Laut dem Bundesamt für Statistik scheint die Eingabe der Covid-Codes nach anfänglichen Problemen nun gut zu funktionieren: Demnach geben 6,5 Prozent ihren Covidcode noch am Tag des Symptombeginns ein. 27,7 Prozent geben den Code am darauffolgenden Tag, 23,9 Prozent am zweiten Tag ein. Die restlichen gut 41 Prozent der Erkrankten geben ihren Code erst nach drei oder mehr Tagen ein.
Bei späteren Eingaben des Codes wird es allerdings schon kritisch, da nun die Kontaktpersonen des positiv Getesteten ihrerseits schon wieder infektiös sein könnten und die Kette damit nicht unterbrochen werden kann.
Der Nutzen ist hoch
Zahlen aus Grossbritannien zeigen, dass die App erheblichen Nutzen bringen kann bei der Pandemie-Bekämpfung: Eine Analyse des britischen Gesundheitsdiensts NHS schätzt, dass die dortige App in der zweiten Welle im Winter rund 600'000 Covid-Ansteckungen verhindert haben könnte.

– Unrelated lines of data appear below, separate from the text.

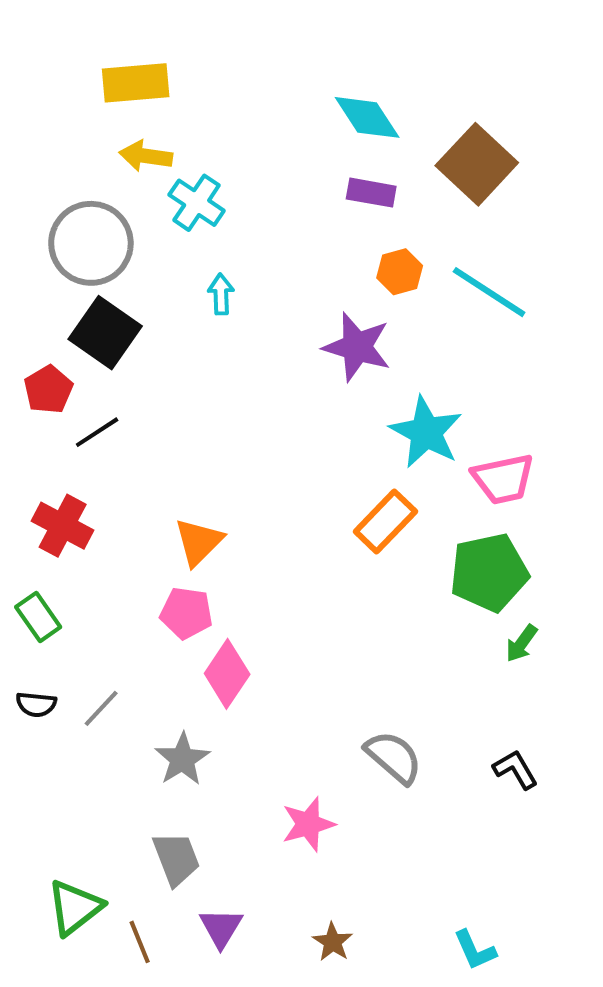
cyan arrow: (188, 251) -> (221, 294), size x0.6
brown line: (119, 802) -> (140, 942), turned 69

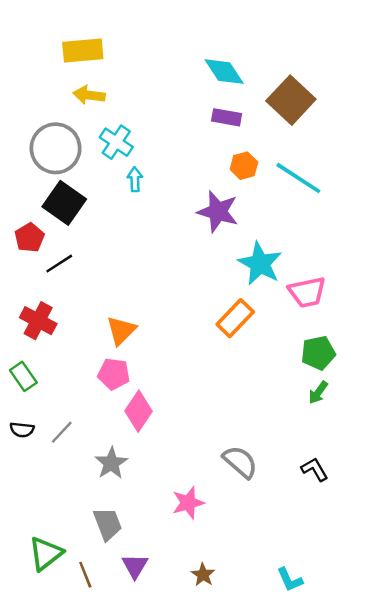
cyan cross: (197, 203) -> (116, 142), moved
green pentagon: (489, 572) -> (318, 353), moved, size x0.7

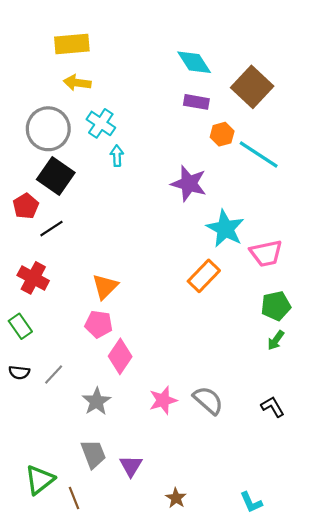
orange hexagon: (244, 166) -> (222, 134), moved
pink star: (188, 503) -> (163, 400), moved
purple triangle: (135, 566) -> (131, 466), moved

Die Untersuchung zitiert zudem Zahlen der Universität Oxford, wonach jedes Prozent Zuwachs an Nutzer*innen zu einer Reduktion der Covid-Fälle um 2,3 Prozent führe. Für den Bund könnte es sich also auszahlen, noch einmal einen Effort zu leisten, um die Bewohner*innen des Landes von den Vorteilen der SwissCovid-App zu überzeugen.